O trajeto experimental de 13 quilômetros ligará o Terminal de Pinhais ao Terminal São Roque, em Piraquara, passando pela Avenida Ayrton Senna da Silva e a Rodovia Deputado João Leopoldo Jacomel. Durante os testes, o sistema atenderá uma região que movimenta cerca de 10 mil passageiros por dia no transporte convencional.
Ratinho Junior enfatizou o caráter sustentável do projeto: “Fomos atrás de um veículo que pudesse ser sustentável, que é 100% elétrico e é movido a energia renovável”. O BUD é alimentado por baterias de íons de lítio de 600 kWh e pode ser carregado rapidamente através de pantógrafos – bastam 30 segundos para garantir autonomia de três a cinco quilômetros.
De acordo com os cálculos apresentados, o custo de implantação do BUD equivale a um terço do valor necessário para um Veículo Leve sobre Trilhos (VLT). O preço da passagem durante os testes será mantido em R$ 5,50, o mesmo valor do transporte convencional.
Se bem-sucedido, o modelo pode:
- Chegar a cidades médias com orçamento limitado;
- Reduzir a dependência de ônibus poluentes;
- Servir de laboratório para exportação da tecnologia a outros países.
Comparação: metrô x VLT x bonde sem trilho 📊
| Aspecto | Metrô | VLT | Bonde sem trilho |
|---|---|---|---|
| Custo | Altíssimo (bilhões) | Médio | Baixo |
| Tempo de implantação | 5–10 anos | 2–4 anos | Menos de 2 anos |
| Capacidade | 500–2000 passageiros | 200–400 passageiros | Até 300 passageiros |
FAQ 🔍
- Onde o bonde sem trilho está sendo testado? Em Curitiba, no Paraná.
- Ele já está em operação comercial? Ainda não. Está em fase de testes controlados.

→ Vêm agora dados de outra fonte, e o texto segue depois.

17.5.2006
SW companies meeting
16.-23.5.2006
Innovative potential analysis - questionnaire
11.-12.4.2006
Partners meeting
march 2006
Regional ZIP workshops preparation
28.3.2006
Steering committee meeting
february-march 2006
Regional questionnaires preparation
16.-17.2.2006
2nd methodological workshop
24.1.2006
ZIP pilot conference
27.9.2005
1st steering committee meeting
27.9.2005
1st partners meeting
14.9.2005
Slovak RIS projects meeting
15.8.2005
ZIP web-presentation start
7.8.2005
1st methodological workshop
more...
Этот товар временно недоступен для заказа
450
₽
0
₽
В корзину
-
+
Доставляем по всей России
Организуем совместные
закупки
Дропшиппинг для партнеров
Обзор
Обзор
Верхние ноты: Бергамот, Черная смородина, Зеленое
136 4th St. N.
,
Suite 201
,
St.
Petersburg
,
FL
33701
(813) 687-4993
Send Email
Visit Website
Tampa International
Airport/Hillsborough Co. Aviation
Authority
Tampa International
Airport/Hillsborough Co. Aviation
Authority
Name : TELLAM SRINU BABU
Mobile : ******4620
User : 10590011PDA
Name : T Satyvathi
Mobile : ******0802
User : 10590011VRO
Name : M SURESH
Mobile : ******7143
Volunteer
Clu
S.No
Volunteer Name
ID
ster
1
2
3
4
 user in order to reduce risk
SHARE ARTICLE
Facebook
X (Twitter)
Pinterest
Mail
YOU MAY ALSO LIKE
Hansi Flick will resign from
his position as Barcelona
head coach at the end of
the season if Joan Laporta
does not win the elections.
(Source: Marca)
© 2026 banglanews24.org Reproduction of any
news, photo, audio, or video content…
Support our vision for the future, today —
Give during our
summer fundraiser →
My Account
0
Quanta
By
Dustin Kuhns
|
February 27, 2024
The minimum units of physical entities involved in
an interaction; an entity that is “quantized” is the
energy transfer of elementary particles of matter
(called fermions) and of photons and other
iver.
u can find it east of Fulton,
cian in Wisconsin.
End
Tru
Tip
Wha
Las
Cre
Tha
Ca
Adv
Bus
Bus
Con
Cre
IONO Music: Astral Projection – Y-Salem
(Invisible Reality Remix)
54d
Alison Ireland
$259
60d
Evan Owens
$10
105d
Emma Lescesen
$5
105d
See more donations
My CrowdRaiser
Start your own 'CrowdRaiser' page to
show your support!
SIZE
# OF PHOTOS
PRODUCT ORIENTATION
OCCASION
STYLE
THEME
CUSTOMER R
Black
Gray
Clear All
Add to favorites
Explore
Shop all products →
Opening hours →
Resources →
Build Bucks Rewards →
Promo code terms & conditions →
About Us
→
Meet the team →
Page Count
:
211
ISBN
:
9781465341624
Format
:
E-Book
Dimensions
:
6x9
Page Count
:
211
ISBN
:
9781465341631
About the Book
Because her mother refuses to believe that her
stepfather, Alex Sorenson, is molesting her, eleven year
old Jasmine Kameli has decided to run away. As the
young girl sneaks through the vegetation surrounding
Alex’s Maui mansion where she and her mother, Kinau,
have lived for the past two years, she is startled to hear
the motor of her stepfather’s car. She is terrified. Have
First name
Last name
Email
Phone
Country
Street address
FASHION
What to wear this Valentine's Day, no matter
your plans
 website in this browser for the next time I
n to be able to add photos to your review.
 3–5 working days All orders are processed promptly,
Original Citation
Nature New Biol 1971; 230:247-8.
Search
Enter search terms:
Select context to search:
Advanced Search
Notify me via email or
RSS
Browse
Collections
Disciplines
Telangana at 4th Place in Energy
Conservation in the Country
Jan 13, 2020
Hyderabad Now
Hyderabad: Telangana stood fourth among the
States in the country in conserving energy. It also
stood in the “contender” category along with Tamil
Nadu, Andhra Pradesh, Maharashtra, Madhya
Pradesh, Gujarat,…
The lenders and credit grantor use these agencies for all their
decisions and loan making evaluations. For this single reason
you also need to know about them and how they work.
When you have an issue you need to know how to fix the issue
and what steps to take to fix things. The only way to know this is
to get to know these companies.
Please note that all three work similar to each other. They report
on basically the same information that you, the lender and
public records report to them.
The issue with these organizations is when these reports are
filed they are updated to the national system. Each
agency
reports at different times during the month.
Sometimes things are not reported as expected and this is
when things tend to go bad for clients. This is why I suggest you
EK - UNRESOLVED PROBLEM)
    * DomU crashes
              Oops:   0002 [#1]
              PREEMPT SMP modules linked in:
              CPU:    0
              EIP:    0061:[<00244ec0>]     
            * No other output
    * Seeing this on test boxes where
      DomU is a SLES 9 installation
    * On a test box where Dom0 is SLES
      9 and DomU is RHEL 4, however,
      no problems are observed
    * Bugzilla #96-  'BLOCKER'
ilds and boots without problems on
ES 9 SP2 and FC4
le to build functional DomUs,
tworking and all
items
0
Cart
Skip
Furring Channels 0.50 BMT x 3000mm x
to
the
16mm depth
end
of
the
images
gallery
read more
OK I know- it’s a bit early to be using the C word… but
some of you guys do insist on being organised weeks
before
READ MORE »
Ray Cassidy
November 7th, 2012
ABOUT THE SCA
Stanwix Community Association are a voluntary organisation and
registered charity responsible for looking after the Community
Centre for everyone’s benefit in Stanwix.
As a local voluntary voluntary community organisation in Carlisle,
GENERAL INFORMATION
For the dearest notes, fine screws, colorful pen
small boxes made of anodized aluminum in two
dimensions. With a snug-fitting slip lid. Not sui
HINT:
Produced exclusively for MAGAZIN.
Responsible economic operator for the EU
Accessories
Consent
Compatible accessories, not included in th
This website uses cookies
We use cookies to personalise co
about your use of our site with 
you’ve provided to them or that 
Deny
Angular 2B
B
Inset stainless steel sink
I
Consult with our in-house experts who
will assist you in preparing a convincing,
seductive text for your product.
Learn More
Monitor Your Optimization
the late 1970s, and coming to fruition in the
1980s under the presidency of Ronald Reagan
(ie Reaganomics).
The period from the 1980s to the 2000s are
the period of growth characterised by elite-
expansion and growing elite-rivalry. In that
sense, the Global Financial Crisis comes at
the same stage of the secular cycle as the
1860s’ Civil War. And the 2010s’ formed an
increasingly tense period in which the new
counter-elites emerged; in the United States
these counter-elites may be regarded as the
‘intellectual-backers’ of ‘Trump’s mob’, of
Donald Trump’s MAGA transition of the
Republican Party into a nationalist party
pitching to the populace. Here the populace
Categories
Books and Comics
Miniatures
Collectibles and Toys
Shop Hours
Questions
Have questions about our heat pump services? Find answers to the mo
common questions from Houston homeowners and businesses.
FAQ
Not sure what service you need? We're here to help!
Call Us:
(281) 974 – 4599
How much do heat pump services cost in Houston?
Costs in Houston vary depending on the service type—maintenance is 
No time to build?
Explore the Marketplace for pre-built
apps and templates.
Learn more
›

- Qual a diferença para um ônibus elétrico? O bonde tem capacidade maior e design pensado para transporte em massa, semelhante a metrôs leves.
- Vai substituir ônibus tradicionais? Não totalmente, mas pode reduzir a frota em corredores de alto fluxo.
- Quanto custa implantar? Estima-se até 70% menos que um VLT e 90% menos que um metrô.
⚡ Amanda Ferreira aconselha
O bonde sem trilho mostra que inovação não é só sobre velocidade, mas sobre acessibilidade.
Cidades que não têm bilhões para investir em metrô agora podem sonhar com transporte moderno e limpo.
Se você é gestor, a lição é clara: não espere soluções perfeitas, comece com soluções possíveis.